Willis Creek Canyon

Located in Grand Staircase-Escalante National Monument, Willis Creek is a flat trail that follows a wash through a series of short slot canyons. It does not require any scrambling or technical gear and the steep, high walls never get closer than about 4 feet — making it a good intro for those who have never played Utah’s slots before. One look at the curvaceous cliffs on either side and you and you’ll know you’ve hit the outdoor jackpot. On parts of the trail, the Willis Creek narrows open up to wider spaces. Colorful rock formations are dotted with evergreens. A small arch is visible about 1.5 miles into the hike, high on the cliff ahead of you.

The trail starts across the road from the parking lot. The first slot can be entered from either the left or the right, but we recommend staying to the right. The trail wraps around some brush and offers an easier descent on dirt rather than the left side’s smooth rock.

Water may or may not be flowing depending on when you visit. The Willis Creek trail can get icy during the winter months. Spring and early summer are popular times to hike. A small waterfall is visible when the creek is flowing, but could very well be non-existent by the end of April during a drought year.

With or without those few inches of water to wade across, the mixture of sand and loose rocks makes for slightly slower hiking than a hard-packed surface. And if you’re with kids, you’ll need to factor in some extra time for the younger ones to inspect colorful rocks in the creek bed and older ones to take a few selfies along between the walls that resemble rows of noses.

Most people turn around after exiting the last canyon (which is the best one, BTW), but you can continue on the wide wash to the confluence of Sheep Creek if you choose. This adds about another 1.5 miles to the total distance.

From Highway 12 in Cannonville, head south on Kodachrome Road. Follow it for 2.7 miles until you see the wind whirligigs that look like they are straight outta the movie “Twister.” You’ll also see some inviting red picnic tables off to the right of Skutumpah Road (BLM 500). Yes, there is also a clearly marked sign. But it’s easy to miss when you’re mesmerized by the twirling metal. And no, you don’t have to worry about tornados here.

Turn on Skutumpah and take it slow. Like any dirt road, the condition of Skutumpah is dependent on the weather and the drivers before you. It may be impassible after heavy rain. Otherwise, you may encounter small sections with water runoff and large sections of washboards. There are a few steep climbs as well.

Experienced drivers should have no problem traversing the terrain in dry conditions, assuming they are in a vehicle with all-wheel or four-wheel drive. (Yes! The Honda Pilot you affectionately refer to as Maverick can make it!) But inexperienced drivers may struggle in places no matter what vehicle they are driving. Even a Jeep can slip and slide in loose rock on a steep descent without the right person behind the wheel.

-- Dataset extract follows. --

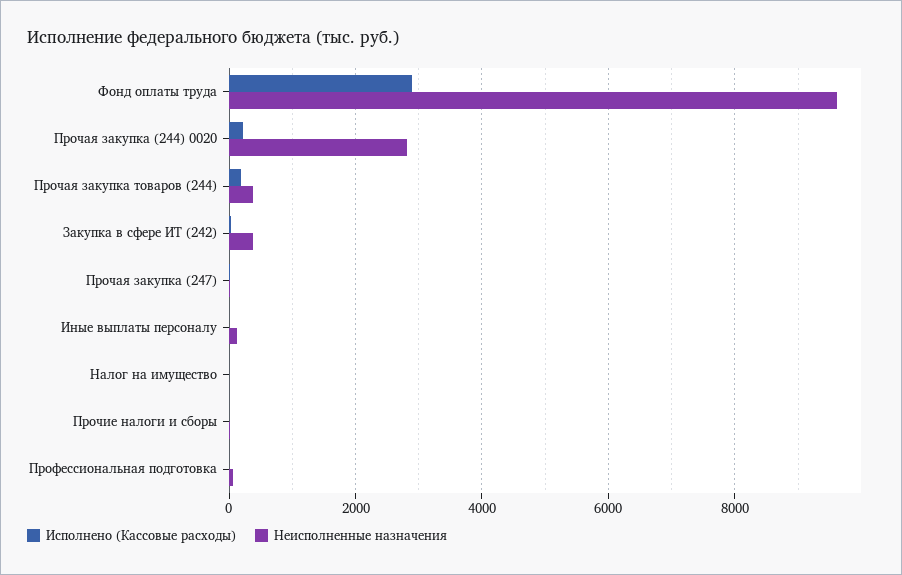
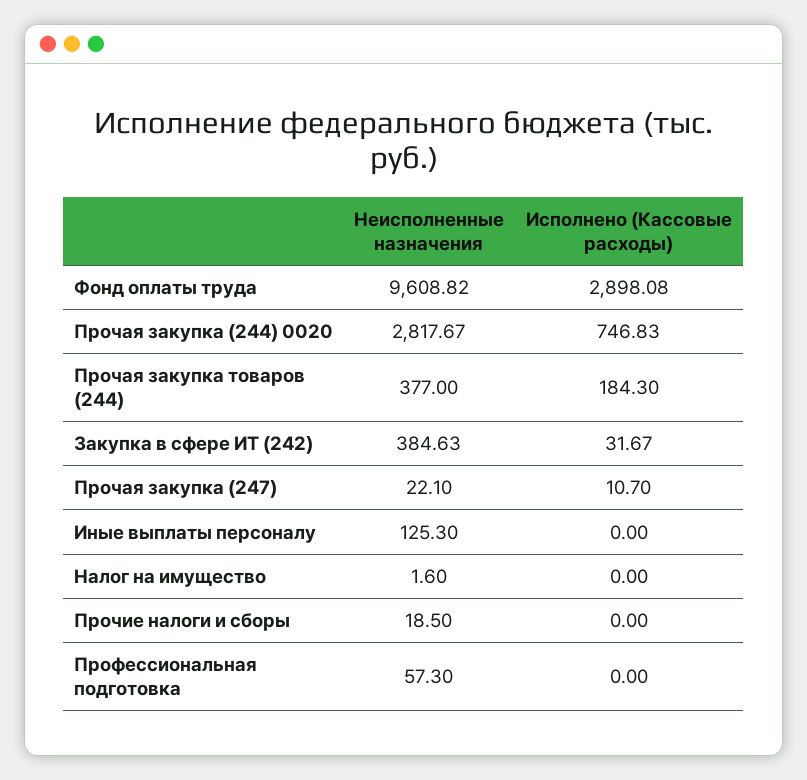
Исполнено (Кассовые расходы), Прочая закупка (244) 0020: 200 -> 746.83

Follow the road for about 4.4 miles, then go right at the split to stay on Skutumpah. Shortly thereafter you’ll cross Sheep Creek. Keep going for another 1.6 miles. The road makes a hard left. Continue for another 1.7 miles to the Willis Creek trailhead parking lot, which is on the right.

As with any slot canyon, check current flash flood watches and warnings before entering Willis Creek Canyon. Conditions can change quickly and no one can outrun a flash flood. Not even Usain Bolt.

Bring a map with you or take a screenshot of the directions. Cell service does not exist in these parts.

Sign the register located under the tree on the far side of the parking lot. This not only helps search and rescue teams find your crew in case of an emergency, but other hikers will leave comments about current hazards. And it’s fun to see where other hikers came from. New Jerseyans and Parisians may not have a lot in common, but they can bond over the beauty of Willis Creek Canyon.